You can see all of the attributes I demonstrated in this article in one go: ingress ICMP packet on VLAN 33, encapsulation with label 100, S=1 and ttl decrementing as the MPLS packet traverses eastwards through the string of VPP routers on VLANs 22, 21 and 20, ultimately being sent out on VLAN 40. There, the ICMP echo request packet is responded to, and we can trace the ICMP response as it makes its way back westwards through the MPLS network using label 103, ultimately re-appearing on VLAN 33.

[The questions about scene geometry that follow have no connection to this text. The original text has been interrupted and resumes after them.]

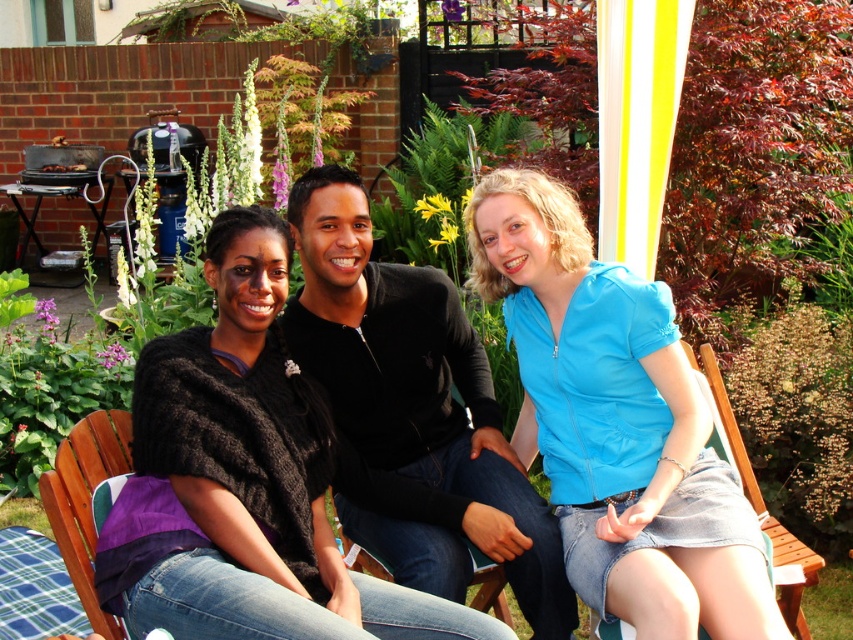
Describe the element at coordinates (616, 424) in the screenshot. The height and width of the screenshot is (640, 853). I see `blue zip-up hoodie at center` at that location.

Does blue zip-up hoodie at center appear on the left side of black matte sweater at center?

In fact, blue zip-up hoodie at center is to the right of black matte sweater at center.

Between point (527, 388) and point (431, 346), which one is positioned behind?

Point (431, 346)

This screenshot has width=853, height=640. Identify the location of blue zip-up hoodie at center. (616, 424).

Is blue zip-up hoodie at center to the left of wooden chair at lower right from the viewer's perspective?

Correct, you'll find blue zip-up hoodie at center to the left of wooden chair at lower right.

Based on the photo, which is above, blue zip-up hoodie at center or wooden chair at lower right?

Positioned higher is blue zip-up hoodie at center.

Identify the location of blue zip-up hoodie at center. The image size is (853, 640). (616, 424).

Does black matte sweater at center appear over purple fabric chair at lower left?

Yes, black matte sweater at center is above purple fabric chair at lower left.

Between black matte sweater at center and purple fabric chair at lower left, which one is positioned higher?

Positioned higher is black matte sweater at center.

The height and width of the screenshot is (640, 853). What do you see at coordinates (413, 413) in the screenshot? I see `black matte sweater at center` at bounding box center [413, 413].

Find the location of a particular element. black matte sweater at center is located at coordinates (413, 413).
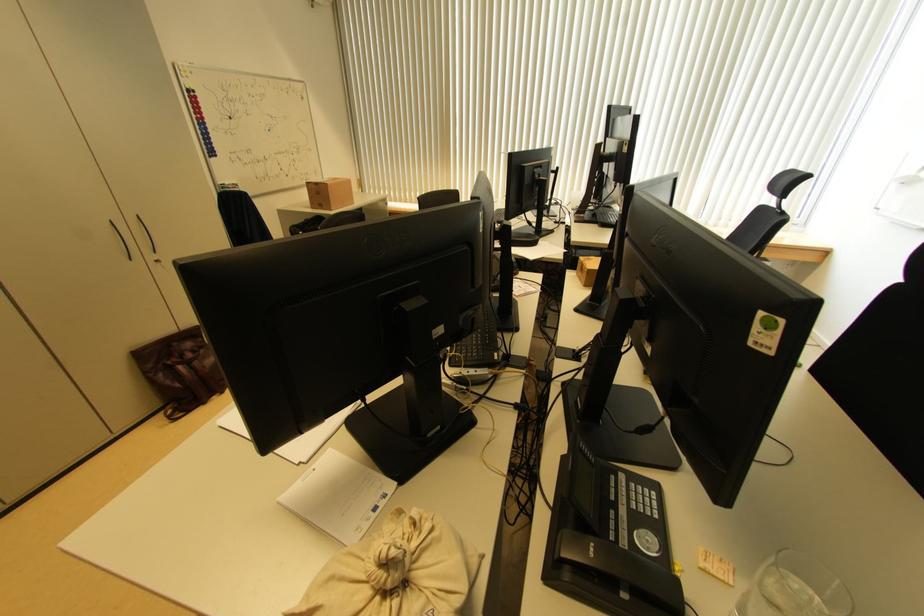
Which object does [395,572] point to?

This point indicates the beige cloth bag.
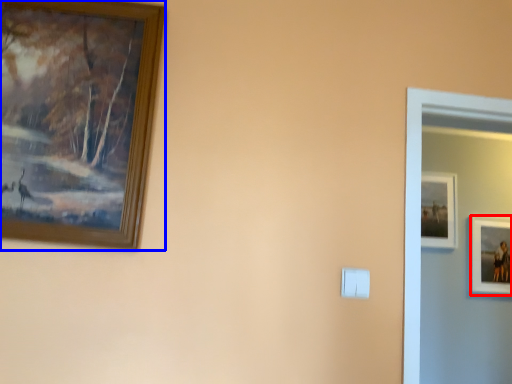
Question: Which object is further to the camera taking this photo, picture frame (highlighted by a red box) or picture frame (highlighted by a blue box)?

Choices:
 (A) picture frame
 (B) picture frame

Answer: (A)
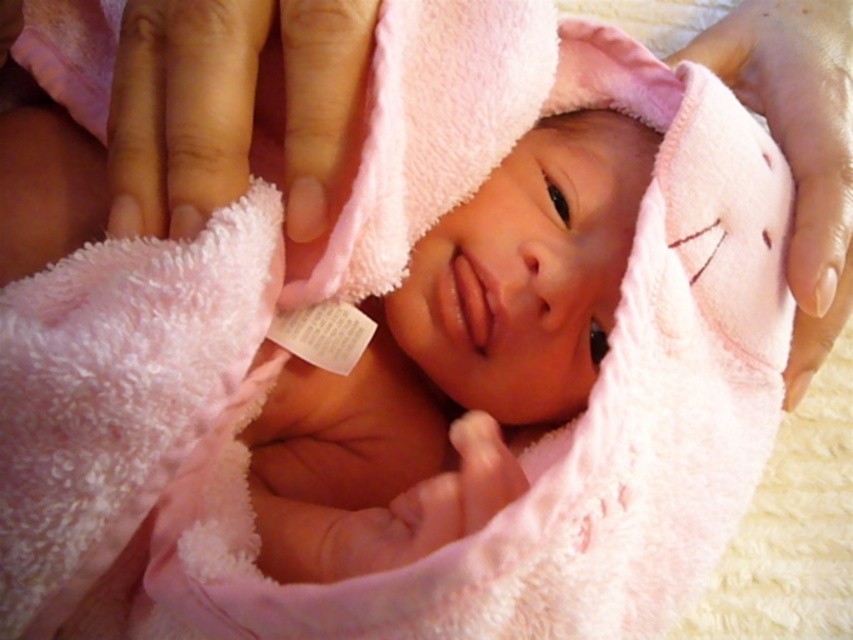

There you have it. This is a fun story on Multi Protocol Label Switching (MPLS) bringing a packet from a Label-Edge-Router (LER) through several Label-Switch-Routers (LSRs) over a staticlly configured Label-Switched-Path (LSP). I feel like I can now more confidently use these terms without sounding silly.

What’s next

The first mission is accomplished. I’ve taken a good look at IPv4 forwarding in the VPP dataplane as MPLS packets, thereby en- and decapsulating the traffic using PE-Routers and forwarding the traffic using intermediary P-Routers. MPLS switching is cheaper than IPv4/IPv6 routing, but it can also open a bunch of possibilities regarding advanced services offering, such as my coveted Martini Tunnels which transport ethernet frames point-to-point over an MPLS backbone. That will be the topic of an upcoming article, as will I join forces with @vifino who is adding Linux Controlplane functionality to program the MPLS FIB using Netlink – such that things like ‘ip’ and ‘FRR’ can discover and share label information using a Label Distribution Protocol or LDP.